▶ Mise en pratique
**A)** Retranscrivez intégralement l'extrait sur le coltan du Congo, sans rien y changer.
**B)** Convertissez en tableau Markdown les lignes des entrées, depuis la première jusqu'à celle contenant « il tuo agente di » incluse, en omettant les lignes vides. Utilisez deux colonnes intitulées « N° » (numéro de ligne) et « Contenu » (texte de la ligne).

Environnement
Coltan du Congo
Un minerai indispensable à l’industrie électronique serait la cause d'un désastre humanitaire en République Démocratique du Congo. Nos GSM auraient-il un arrière-goût de sang africain ?
Pertinence
Un message, qui circule sur la toile accompagné d'un diaporama, prétend nous alerter contre une catastrophe écologique et humanitaire en cours en République Démocratique du Congo. D'après celui-ci, le coltan, entrant dans la fabrication de nos appareils électroniques modernes (GSM, GPS, Netbooks et autres tablettes), serait la cause de guerres, de l'exploitation d'êtres d'humains et de massacres de primates et autres pachydermes. Le consumérisme occidental accentuerait cette crise en finançant les armées locales pour extraire toujours plus de coltan.
Quel est donc ce minerai ?
Le coltan, abréviation de colombo-tantalite, est un minerai qui associe deux métaux : le colombium, ou nobium, et le tantale. C'est ce dernier qui rend le coltan aussi important. Le tantale sert à fabriquer des pièces d’avion, des fusées, des outils de précision, mais surtout des condensateurs pour les ordinateurs et les téléphones portables. Selon les estimations, le secteur de l’électronique monopolise ainsi 60 à 80% du marché du tantale.
Ce métal a connu des variations importantes de son cours. Notamment une très forte augmentation en 2001 et bien que son cours soit redescendu, la demande constante et le caractère stratégique de son utilisation rendent son exploitation plus rentable que l'or. Les ressources mondiales (voir carte ci-dessous) sont reparties sur de nombreux pays (Australie, Brésil, Chine, Canada, RDC...).

▶ Données affichées
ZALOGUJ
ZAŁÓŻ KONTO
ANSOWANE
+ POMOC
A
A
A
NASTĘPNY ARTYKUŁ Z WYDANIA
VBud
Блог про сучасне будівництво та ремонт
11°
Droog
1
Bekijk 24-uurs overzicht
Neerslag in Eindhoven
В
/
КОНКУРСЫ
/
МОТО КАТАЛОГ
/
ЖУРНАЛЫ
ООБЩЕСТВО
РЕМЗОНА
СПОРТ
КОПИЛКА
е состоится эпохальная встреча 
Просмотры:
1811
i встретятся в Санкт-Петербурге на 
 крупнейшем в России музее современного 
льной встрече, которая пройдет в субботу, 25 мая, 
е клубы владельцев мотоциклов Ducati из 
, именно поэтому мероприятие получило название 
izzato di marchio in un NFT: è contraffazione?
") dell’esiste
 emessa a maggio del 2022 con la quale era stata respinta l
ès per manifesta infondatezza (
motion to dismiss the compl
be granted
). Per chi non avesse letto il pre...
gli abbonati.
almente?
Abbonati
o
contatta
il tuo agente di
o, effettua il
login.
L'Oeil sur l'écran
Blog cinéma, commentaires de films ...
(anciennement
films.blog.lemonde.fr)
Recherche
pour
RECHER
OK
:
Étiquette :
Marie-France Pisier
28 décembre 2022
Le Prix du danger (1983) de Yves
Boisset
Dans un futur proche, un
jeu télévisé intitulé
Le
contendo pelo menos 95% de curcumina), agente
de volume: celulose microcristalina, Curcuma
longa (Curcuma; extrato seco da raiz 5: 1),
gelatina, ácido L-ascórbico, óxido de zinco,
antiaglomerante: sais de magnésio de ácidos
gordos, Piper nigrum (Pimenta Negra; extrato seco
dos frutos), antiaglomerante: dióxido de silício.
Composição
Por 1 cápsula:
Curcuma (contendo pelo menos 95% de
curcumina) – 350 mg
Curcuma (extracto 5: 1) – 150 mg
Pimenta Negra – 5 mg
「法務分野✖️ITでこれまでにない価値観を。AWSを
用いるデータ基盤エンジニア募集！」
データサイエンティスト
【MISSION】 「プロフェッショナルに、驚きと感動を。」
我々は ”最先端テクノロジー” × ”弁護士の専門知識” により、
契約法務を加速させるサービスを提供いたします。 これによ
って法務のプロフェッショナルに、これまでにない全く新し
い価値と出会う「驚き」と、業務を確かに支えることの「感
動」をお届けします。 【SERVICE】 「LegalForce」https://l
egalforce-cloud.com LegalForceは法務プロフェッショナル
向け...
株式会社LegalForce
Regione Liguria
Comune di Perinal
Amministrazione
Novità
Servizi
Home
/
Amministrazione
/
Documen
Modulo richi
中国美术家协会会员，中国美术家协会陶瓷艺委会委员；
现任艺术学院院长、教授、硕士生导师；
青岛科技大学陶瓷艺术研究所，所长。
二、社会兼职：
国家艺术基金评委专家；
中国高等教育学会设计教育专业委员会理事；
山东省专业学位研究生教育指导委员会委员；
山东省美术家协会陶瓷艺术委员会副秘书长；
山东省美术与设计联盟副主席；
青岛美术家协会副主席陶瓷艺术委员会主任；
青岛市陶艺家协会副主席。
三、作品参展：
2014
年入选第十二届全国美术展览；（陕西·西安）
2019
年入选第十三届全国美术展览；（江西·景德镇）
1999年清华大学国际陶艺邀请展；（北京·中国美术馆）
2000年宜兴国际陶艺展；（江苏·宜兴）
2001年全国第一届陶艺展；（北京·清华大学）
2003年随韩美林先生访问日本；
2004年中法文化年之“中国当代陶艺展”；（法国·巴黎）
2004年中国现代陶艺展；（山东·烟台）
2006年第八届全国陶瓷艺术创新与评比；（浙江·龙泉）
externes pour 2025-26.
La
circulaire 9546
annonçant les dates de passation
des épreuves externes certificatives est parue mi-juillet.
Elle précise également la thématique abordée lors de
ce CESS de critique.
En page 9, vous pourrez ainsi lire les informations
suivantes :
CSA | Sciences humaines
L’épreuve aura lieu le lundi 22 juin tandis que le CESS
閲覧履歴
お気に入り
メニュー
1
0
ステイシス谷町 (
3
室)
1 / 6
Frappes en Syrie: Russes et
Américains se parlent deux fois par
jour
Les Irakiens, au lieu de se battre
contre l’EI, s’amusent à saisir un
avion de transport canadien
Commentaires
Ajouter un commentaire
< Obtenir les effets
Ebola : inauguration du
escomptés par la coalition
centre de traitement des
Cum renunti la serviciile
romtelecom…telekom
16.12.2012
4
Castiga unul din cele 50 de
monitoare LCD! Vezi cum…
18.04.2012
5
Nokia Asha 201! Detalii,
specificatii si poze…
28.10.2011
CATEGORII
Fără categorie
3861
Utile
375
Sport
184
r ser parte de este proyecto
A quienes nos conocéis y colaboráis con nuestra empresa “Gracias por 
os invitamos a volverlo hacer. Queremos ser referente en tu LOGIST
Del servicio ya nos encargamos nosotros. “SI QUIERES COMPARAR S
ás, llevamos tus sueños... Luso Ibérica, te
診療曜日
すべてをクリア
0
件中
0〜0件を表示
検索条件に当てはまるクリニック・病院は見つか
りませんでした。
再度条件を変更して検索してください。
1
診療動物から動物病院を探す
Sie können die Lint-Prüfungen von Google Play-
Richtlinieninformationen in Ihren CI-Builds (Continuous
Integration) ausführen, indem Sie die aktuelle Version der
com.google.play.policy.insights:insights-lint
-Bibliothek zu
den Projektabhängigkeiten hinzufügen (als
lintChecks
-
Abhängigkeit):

▶ Exercices corrigés
**A)**
Environnement
Coltan du Congo
Un minerai indispensable à l’industrie électronique serait la cause d'un désastre humanitaire en République Démocratique du Congo. Nos GSM auraient-il un arrière-goût de sang africain ?
Pertinence
Un message, qui circule sur la toile accompagné d'un diaporama, prétend nous alerter contre une catastrophe écologique et humanitaire en cours en République Démocratique du Congo. D'après celui-ci, le coltan, entrant dans la fabrication de nos appareils électroniques modernes (GSM, GPS, Netbooks et autres tablettes), serait la cause de guerres, de l'exploitation d'êtres d'humains et de massacres de primates et autres pachydermes. Le consumérisme occidental accentuerait cette crise en finançant les armées locales pour extraire toujours plus de coltan.
Quel est donc ce minerai ?
Le coltan, abréviation de colombo-tantalite, est un minerai qui associe deux métaux : le colombium, ou nobium, et le tantale. C'est ce dernier qui rend le coltan aussi important. Le tantale sert à fabriquer des pièces d’avion, des fusées, des outils de précision, mais surtout des condensateurs pour les ordinateurs et les téléphones portables. Selon les estimations, le secteur de l’électronique monopolise ainsi 60 à 80% du marché du tantale.
Ce métal a connu des variations importantes de son cours. Notamment une très forte augmentation en 2001 et bien que son cours soit redescendu, la demande constante et le caractère stratégique de son utilisation rendent son exploitation plus rentable que l'or. Les ressources mondiales (voir carte ci-dessous) sont reparties sur de nombreux pays (Australie, Brésil, Chine, Canada, RDC...).

**B)**
| N° | Contenu |
|---|---|
| 1 | ZALOGUJ |
| 2 | ZAŁÓŻ KONTO |
| 3 | ANSOWANE |
| 4 | + POMOC |
| 5 | A |
| 6 | A |
| 7 | A |
| 8 | NASTĘPNY ARTYKUŁ Z WYDANIA |
| 9 | VBud |
| 10 | Блог про сучасне будівництво та ремонт |
| 11 | 11° |
| 12 | Droog |
| 13 | 1 |
| 14 | Bekijk 24-uurs overzicht |
| 15 | Neerslag in Eindhoven |
| 16 | В |
| 17 | / |
| 18 | КОНКУРСЫ |
| 19 | / |
| 20 | МОТО КАТАЛОГ |
| 21 | / |
| 22 | ЖУРНАЛЫ |
| 23 | ООБЩЕСТВО |
| 24 | РЕМЗОНА |
| 25 | СПОРТ |
| 26 | КОПИЛКА |
| 27 | е состоится эпохальная встреча  |
| 28 | Просмотры: |
| 29 | 1811 |
| 30 | i встретятся в Санкт-Петербурге на  |
| 31 |  крупнейшем в России музее современного  |
| 32 | льной встрече, которая пройдет в субботу, 25 мая,  |
| 33 | е клубы владельцев мотоциклов Ducati из  |
| 34 | , именно поэтому мероприятие получило название  |
| 35 | izzato di marchio in un NFT: è contraffazione? |
| 36 | ") dell’esiste |
| 37 |  emessa a maggio del 2022 con la quale era stata respinta l |
| 38 | ès per manifesta infondatezza ( |
| 39 | motion to dismiss the compl |
| 40 | be granted |
| 41 | ). Per chi non avesse letto il pre... |
| 42 | gli abbonati. |
| 43 | almente? |
| 44 | Abbonati |
| 45 | o |
| 46 | contatta |
| 47 | il tuo agente di |